WASHINGTON -- The outlook for the U.S. bank insurance fund has become more gloomy as real estate markets continue to languish and the economy remains sluggish, Federal Deposit Insurance Corp. Chairman L. William Seidman said yesterday.
In prepared testimony to the House Budget Committee, he said that under the FDIC's "baseline," or middle-of-the-road, projection, the fund will have a surplus of about $3.2 billion at the end of this year but a deficit of $3 billion at the end of 1992. This compares with a January forecast of a $4.1 billion surplus at the end of this year and a $3.6 billion surplus at the end of 1992.
However, in the FDIC's most pessimistic scenario, the fund would show a surplus of $1.7 billion at the end of 1991, Mr. Seidman said. At the end of 1992, he said, the deficit is now forecast at $11.0 billion under the pessimistic scenario, compared with January's projection of $4.6 billion.

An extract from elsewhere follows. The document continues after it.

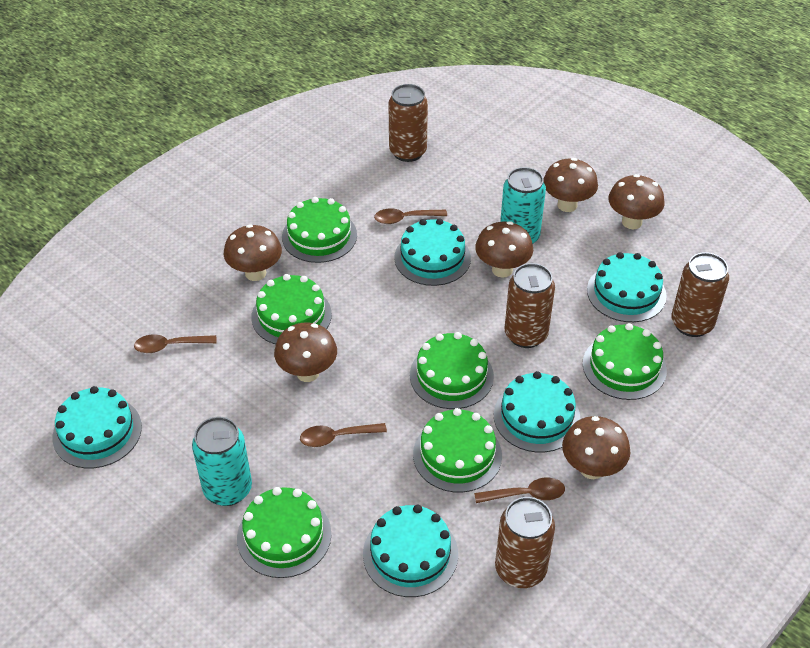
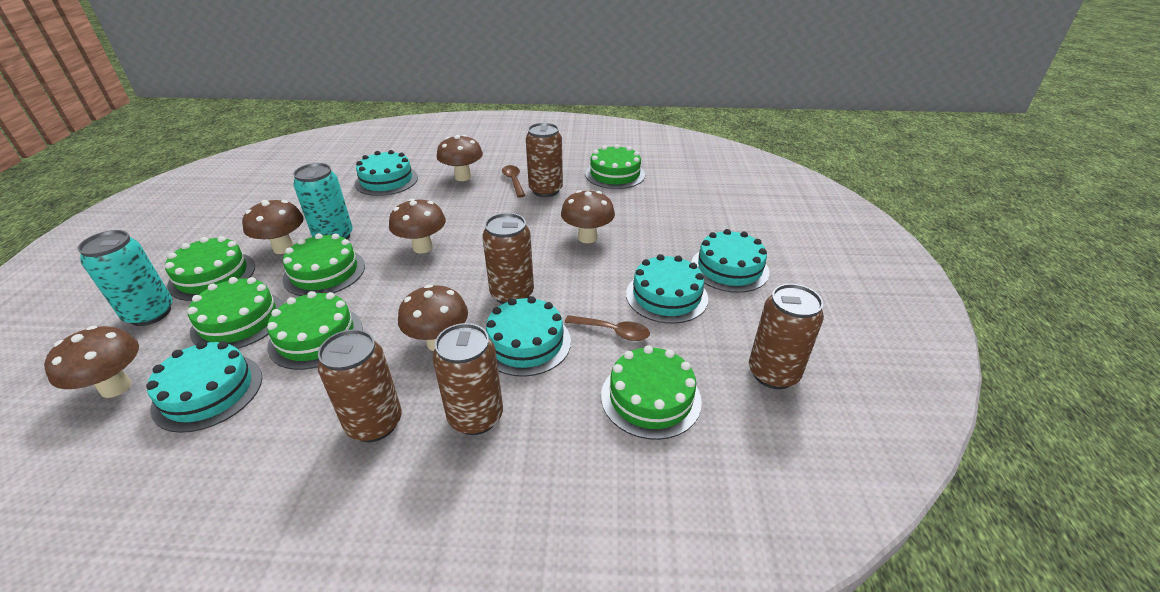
brown can: 4 -> 5
brown spoon: 4 -> 2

In both cases, the estimates take into account an increase effective July 1 in bank insurance premiums to 23 cents per $100 of deposits, up from 19 1/2 cents.
According to a report in yesterday's Wall Street Journal, Mr. Seidman said that he expected the fund to be insolvent by the end of 1991, mostly because of the expected failure of several large East Coast banks.
Mr. Seidman noted that the number of "problem" banks totaled 1,030 as of last Friday, down from 1,044 at the end of March. Over the same period, though, total assets of these institutions have increased to $430.8 billion from $399.7 billion, he said.
So far this year, 62 federally insured banks have failed, compared with 169 for all of last year and 207 in 1989.
The more gloomy forecast means the FDIC must borrow for working capital, Mr. Seidman said. Cash on hand at the end of 1990 of $6.9 billion plus expected cash receipts during 1991 of $10.7 billion "fall considerably short of the outlay that will be required under either scenario," he said.
New borrowings necessary under the baseline scenario in 1991 will total $18.5 billion, and under the pessimistic outlook, the FDIC would need to borrow $21 billion, he said. For 1992, the figures are $20 billion and $29.2 billion, respectively, Mr. Seidman said.